Analysis of Globin Chain Synthesis is a very useful method for diagnosis in cases where the type of thalassaemia is not clear. Globin Chain Synthesis analyses the overall output of globin genes, and may reveal hidden globin gene defects like silent Thalassaemia Minors. This method is difficult, time consuming, and calls for expertise in the personnel carrying out the analysis.
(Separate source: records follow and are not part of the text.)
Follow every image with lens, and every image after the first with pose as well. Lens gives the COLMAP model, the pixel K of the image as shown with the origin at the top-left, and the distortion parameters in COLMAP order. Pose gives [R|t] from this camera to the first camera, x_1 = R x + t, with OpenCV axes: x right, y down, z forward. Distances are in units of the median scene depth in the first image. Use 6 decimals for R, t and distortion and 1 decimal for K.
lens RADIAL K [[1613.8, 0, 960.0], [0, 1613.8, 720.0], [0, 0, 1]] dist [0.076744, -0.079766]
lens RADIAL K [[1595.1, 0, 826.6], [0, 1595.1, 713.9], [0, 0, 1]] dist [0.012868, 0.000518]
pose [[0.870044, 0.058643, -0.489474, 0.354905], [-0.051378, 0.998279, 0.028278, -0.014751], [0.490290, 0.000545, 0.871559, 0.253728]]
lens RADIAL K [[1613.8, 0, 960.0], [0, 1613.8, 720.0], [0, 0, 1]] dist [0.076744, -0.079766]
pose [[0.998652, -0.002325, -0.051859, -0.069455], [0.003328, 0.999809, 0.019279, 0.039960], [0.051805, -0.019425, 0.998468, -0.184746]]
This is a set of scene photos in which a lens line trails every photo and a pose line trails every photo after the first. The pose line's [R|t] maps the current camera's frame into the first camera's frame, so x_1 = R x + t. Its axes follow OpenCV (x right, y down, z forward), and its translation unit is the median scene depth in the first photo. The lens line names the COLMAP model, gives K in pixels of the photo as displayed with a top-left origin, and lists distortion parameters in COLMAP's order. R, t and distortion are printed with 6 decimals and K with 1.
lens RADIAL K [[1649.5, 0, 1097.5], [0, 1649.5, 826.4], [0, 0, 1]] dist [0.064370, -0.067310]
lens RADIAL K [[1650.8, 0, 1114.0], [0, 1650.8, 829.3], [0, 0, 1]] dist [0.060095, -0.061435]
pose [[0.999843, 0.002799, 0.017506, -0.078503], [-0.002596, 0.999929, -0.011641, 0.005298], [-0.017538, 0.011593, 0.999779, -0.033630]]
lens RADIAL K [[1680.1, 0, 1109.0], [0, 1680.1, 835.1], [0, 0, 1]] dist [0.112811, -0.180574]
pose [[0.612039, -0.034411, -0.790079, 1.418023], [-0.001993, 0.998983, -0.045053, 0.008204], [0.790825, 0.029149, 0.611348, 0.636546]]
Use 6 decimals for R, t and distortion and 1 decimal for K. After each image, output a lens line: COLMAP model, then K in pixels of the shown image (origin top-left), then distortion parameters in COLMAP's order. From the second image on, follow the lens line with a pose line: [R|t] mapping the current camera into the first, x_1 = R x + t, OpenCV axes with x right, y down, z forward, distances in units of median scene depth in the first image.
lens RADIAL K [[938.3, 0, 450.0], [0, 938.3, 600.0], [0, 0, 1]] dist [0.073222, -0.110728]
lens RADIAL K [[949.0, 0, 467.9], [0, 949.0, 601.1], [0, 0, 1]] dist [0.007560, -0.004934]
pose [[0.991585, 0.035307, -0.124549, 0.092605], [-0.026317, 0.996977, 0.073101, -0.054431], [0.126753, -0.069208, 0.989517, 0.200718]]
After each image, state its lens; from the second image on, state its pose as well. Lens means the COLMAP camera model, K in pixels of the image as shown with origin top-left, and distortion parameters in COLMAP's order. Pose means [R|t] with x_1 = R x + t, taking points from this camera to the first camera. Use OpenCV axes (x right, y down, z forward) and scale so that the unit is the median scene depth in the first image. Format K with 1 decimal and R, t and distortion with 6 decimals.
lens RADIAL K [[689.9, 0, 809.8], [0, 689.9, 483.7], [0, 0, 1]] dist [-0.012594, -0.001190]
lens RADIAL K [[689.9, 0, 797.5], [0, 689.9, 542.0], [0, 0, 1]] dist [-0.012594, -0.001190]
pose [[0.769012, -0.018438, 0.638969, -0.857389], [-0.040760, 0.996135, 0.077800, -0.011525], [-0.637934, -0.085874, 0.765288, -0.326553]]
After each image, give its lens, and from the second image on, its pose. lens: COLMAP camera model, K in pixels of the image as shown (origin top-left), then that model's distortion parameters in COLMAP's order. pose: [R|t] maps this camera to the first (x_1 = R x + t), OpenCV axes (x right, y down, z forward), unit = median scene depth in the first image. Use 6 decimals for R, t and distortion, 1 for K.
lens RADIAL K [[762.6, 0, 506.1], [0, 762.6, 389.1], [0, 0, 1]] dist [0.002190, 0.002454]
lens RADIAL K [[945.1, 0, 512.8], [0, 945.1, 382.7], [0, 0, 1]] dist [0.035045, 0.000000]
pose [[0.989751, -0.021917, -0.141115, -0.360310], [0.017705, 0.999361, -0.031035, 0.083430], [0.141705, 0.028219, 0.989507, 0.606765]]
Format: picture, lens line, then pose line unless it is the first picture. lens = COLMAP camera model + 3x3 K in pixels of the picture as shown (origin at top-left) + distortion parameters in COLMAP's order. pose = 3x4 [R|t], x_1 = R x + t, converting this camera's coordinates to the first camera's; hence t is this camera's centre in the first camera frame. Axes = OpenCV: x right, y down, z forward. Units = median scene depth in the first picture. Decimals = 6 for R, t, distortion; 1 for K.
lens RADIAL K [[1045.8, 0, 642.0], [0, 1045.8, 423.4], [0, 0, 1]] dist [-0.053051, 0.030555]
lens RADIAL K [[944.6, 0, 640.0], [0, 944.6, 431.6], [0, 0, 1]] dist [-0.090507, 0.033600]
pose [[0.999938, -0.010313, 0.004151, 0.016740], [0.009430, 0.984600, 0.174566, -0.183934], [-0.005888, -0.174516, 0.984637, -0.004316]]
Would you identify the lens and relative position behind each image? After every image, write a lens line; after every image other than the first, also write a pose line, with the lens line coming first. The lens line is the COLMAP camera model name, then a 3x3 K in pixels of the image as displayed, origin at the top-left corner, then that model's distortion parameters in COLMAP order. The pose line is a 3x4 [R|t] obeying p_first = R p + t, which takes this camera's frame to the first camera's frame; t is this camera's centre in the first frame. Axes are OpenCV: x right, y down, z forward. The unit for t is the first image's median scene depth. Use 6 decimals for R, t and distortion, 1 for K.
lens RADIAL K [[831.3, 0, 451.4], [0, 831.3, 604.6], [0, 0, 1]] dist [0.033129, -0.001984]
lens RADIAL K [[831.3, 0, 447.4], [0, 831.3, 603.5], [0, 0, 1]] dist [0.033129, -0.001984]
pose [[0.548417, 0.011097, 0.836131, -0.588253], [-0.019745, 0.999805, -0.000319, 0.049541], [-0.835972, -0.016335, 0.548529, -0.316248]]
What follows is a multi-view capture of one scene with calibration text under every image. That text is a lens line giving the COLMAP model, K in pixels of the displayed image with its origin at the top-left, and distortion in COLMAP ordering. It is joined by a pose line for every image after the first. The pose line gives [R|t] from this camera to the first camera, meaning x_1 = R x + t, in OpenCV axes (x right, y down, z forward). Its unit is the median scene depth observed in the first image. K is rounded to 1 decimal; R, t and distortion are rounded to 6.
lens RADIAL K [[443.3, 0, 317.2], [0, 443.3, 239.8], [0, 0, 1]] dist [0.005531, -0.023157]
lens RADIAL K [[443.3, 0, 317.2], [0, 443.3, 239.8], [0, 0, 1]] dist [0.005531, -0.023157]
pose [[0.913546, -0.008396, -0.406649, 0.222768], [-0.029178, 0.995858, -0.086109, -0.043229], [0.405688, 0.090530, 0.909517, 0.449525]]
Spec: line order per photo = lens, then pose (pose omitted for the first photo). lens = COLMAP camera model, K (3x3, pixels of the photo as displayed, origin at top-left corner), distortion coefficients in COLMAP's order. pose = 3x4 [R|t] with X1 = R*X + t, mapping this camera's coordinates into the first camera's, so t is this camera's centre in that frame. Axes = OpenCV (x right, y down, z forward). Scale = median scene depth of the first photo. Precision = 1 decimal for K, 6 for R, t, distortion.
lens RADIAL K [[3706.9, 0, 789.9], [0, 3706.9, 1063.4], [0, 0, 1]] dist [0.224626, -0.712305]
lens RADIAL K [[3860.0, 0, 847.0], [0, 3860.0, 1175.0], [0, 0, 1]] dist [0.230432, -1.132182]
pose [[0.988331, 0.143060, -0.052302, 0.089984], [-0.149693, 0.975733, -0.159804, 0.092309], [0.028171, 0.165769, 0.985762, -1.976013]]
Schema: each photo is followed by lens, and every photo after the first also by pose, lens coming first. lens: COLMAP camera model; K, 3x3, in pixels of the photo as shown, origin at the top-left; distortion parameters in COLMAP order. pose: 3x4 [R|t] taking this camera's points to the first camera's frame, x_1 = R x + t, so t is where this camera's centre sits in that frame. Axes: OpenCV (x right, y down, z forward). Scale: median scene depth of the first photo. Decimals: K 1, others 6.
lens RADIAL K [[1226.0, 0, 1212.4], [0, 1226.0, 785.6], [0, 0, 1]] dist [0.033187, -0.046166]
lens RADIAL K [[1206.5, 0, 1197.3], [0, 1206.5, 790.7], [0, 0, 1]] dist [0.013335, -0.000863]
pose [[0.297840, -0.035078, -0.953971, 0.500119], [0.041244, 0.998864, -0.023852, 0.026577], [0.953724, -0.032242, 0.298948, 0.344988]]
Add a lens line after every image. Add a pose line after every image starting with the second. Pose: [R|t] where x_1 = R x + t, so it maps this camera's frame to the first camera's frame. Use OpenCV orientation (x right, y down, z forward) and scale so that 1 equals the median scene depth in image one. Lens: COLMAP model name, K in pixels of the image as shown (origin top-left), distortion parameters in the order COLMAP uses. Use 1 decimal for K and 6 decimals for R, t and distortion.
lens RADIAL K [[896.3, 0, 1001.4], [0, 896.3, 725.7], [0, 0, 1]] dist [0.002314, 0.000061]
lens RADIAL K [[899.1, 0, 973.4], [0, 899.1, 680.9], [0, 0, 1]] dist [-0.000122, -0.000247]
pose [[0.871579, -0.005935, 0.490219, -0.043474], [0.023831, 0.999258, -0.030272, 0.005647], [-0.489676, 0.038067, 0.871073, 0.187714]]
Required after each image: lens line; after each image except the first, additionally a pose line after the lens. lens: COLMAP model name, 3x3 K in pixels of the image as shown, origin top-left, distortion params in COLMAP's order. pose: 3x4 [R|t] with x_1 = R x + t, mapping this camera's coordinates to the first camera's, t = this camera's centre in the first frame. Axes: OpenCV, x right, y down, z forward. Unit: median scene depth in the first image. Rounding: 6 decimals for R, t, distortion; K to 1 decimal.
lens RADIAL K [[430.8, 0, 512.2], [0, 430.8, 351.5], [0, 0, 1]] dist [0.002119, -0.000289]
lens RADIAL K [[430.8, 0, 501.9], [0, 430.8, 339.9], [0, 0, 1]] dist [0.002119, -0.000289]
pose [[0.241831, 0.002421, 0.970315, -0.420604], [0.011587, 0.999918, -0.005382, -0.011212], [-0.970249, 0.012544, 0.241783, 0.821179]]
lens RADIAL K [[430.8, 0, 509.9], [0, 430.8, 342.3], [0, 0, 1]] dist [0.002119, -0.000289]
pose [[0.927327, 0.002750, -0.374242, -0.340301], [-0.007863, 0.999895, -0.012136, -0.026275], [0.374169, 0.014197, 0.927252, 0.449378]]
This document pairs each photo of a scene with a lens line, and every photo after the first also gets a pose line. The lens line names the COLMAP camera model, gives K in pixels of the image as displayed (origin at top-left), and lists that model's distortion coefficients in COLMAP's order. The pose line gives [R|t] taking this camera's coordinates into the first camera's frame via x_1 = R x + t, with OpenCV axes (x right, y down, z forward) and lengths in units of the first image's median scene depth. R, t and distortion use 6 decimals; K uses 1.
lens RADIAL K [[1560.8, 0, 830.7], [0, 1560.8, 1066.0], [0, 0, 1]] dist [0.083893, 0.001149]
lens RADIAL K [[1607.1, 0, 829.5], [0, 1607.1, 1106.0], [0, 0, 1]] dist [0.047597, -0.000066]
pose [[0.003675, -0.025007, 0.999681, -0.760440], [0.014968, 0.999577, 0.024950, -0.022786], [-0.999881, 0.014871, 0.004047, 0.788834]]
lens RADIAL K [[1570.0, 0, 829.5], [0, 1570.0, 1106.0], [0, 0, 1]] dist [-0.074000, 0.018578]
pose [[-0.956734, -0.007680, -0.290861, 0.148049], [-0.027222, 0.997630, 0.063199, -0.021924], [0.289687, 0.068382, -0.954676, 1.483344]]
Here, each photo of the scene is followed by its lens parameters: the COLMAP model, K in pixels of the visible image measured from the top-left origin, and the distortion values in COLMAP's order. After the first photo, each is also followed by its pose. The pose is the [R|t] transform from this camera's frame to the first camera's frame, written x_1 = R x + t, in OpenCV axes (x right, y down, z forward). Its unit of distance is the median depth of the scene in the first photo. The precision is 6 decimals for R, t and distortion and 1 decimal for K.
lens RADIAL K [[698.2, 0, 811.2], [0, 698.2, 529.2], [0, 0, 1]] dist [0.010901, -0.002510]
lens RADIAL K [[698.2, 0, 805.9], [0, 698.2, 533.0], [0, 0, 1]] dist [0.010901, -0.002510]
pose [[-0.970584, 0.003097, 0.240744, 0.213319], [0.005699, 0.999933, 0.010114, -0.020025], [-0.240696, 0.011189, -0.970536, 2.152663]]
Choice of Method of Screeing

Various factors like financial feasibility, level of accuracy, ease of screening, stability over time of the sample etc. come into play for deciding the method of screening to be used. The various methods that could be used for population screening are:

  1. NESTROFT followed by Electrophoresis/HPLC.
  2. Red Cell Indices followed by Electrophoresis.
  3. Red Cell Indices followed by HPLC.
  4. HPLC.
  5. Red Cell Indices along with HPLC.

The following three methodologies are being advocated for screening for Thalassaemia Minor:

  1. An initial screening by looking at the Red Cell Indices. A second screening using HPLC may be carried out on samples having reduced MVC and MCH. This will help in bringing down the cost of population screening, where finance is a constraint.
  2. Subjecting all samples to screening using HPLC. This method could be used for screening of a high-risk population, where finance is not a constraint.
  3. Carrying out a double screening of Red Cell Indices and HPLC on all samples. This may be necessary in population where there is co-existence of both Alpha and Beta Thalassaemia and other haemoglobinopathies.

Though DNA Analysis and Globin Chain Synthesis can confirm the diagnosis, it is always advised to study the haematology of the parents.